The future of HR – apprenticeships? Time and time again I hear from HR professionals or people coming in to the industry, that they are held back by the fact they don’t have the CIPD qualification. Now for some, that means they can’t move to the next level at the current company, where they may have worked for many years, doing an excellent job. Their skills have been honed over time and augmented with various forms of CPD such a reading, networking, informal courses, YouTube … the list goes on. These are all forms of valid education.
Education isn’t just formal courses, (which can be very expensive). Education shouldn’t be just for those who can afford it.
Now this is where funded education such as Apprenticeships come in. But I feel a strong compulsion to air my unconventional views on this.
Firstly, apprenticeships are not only for the under 24 year old, it’s just that’s where the funding goes. Well why? What do we have to put an age range on it? Why 24? Who makes these rules up? How did they come to that conclusion …does anyone really understand this? I’m not sure I do.

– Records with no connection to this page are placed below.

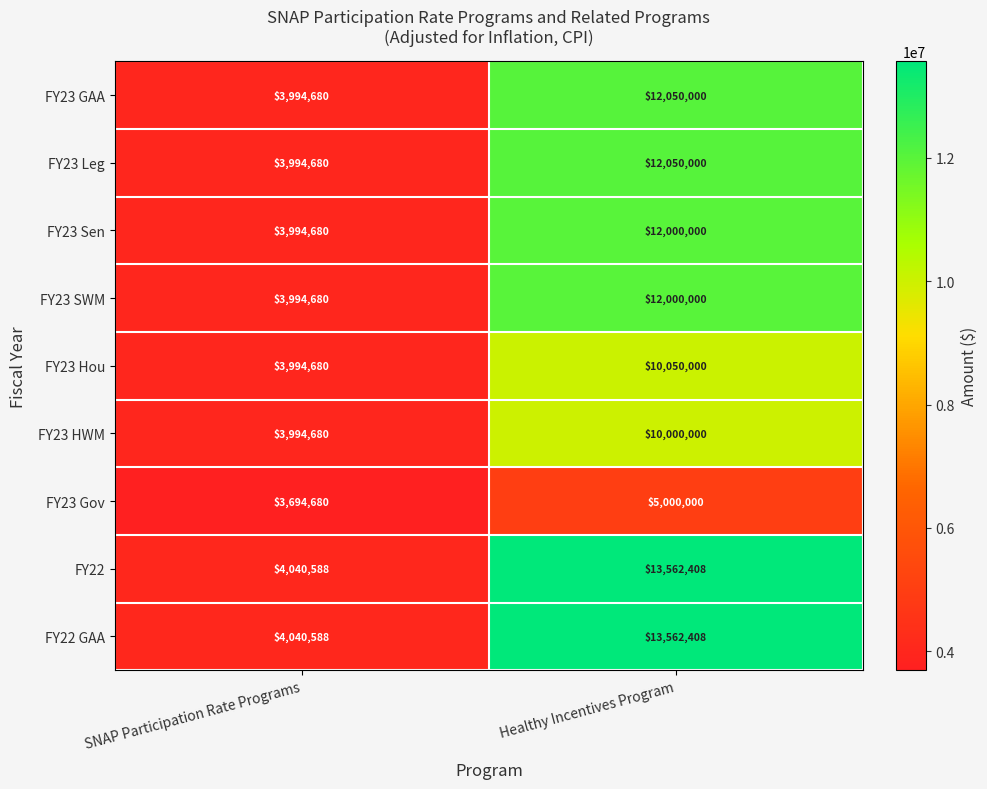

Reading left to right, transcribe all the data shown in this chart.

FY23 GAA: SNAP Participation Rate Programs=3994680	Healthy Incentives Program=12050000
FY23 Leg: SNAP Participation Rate Programs=3994680	Healthy Incentives Program=12050000
FY23 Sen: SNAP Participation Rate Programs=3994680	Healthy Incentives Program=12000000
FY23 SWM: SNAP Participation Rate Programs=3994680	Healthy Incentives Program=12000000
FY23 Hou: SNAP Participation Rate Programs=3994680	Healthy Incentives Program=10050000
FY23 HWM: SNAP Participation Rate Programs=3994680	Healthy Incentives Program=10000000
FY23 Gov: SNAP Participation Rate Programs=3694680	Healthy Incentives Program=5000000
FY22: SNAP Participation Rate Programs=4040588	Healthy Incentives Program=13562408
FY22 GAA: SNAP Participation Rate Programs=4040588	Healthy Incentives Program=13562408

Another point is apprenticeships are looked upon as the poor man’s cousin of education. To be honest that’s the perception of any vocational qualification. When the kids leave school at 16 and stay on to do A levels, I hear parents congratulating their success and ask what subjects they are studying.
However, it’s a different reaction, when they say ‘yes my son is going to college and doing a Level 3 diploma’.
When did we become snobs?
Now coming back to my first point of HR qualifications, you can do a HR apprenticeship – Level 3 and a level 5.

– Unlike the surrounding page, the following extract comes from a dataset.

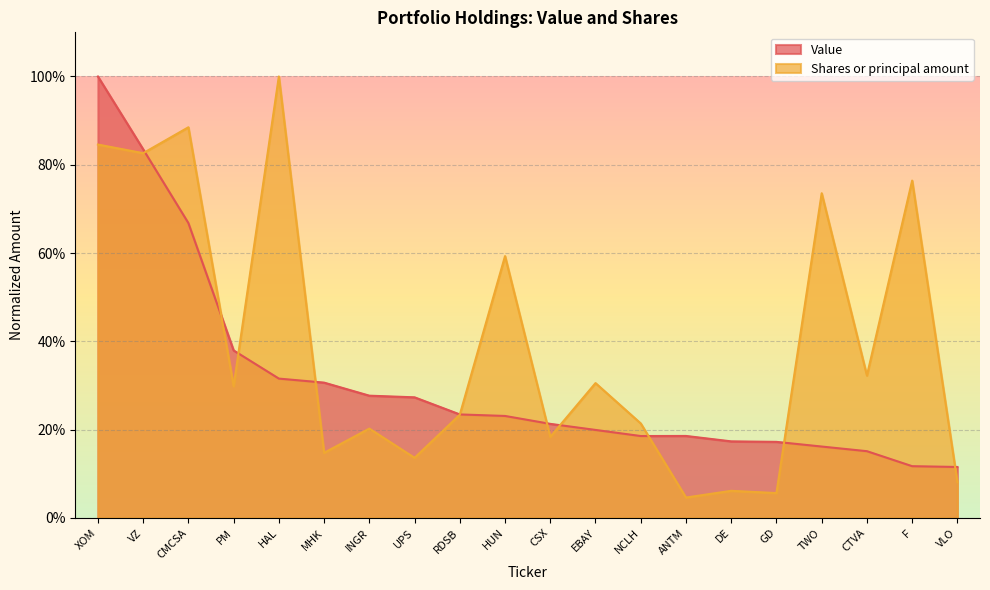

At CMCSA, list the series in order from largest to smallest.

Shares or principal amount, Value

You not only get a formal qualification, but its a measure while you are doing the job. So many HR graduates and HR professionals, who have undertaken their degree or level 5 CIPD, contact me and ask me how to run a disciplinary meeting, as they don’t have and can’t get experience, in real time. The apprenticeship gives you that experience, but like I said before, it’s seen as the poor man’s cousin, so it doesn’t hold as much weight as the CIPD.
Is it right to have the monopoly on HR education; or is it the apprenticeship schemes that need to raise their profile as a serious contender? What if I was to tell you, a level 7 HR Apprenticeship is being considered, which gives you the experience as well as a formal qualification. Too many qualifications are all about a memory test or writing essays on what some author wrote in 2001. Understanding a concept is one thing, but there’s a gaping hole between academia and the commercial working world.
What are your thoughts?
Do you always ask for CIPD qualification even when the person is very capable without it? Does one shoe really fit all? Should we have all our eggs in one basket … Personally, I think NOT!
The future of HR is it apprenticeships?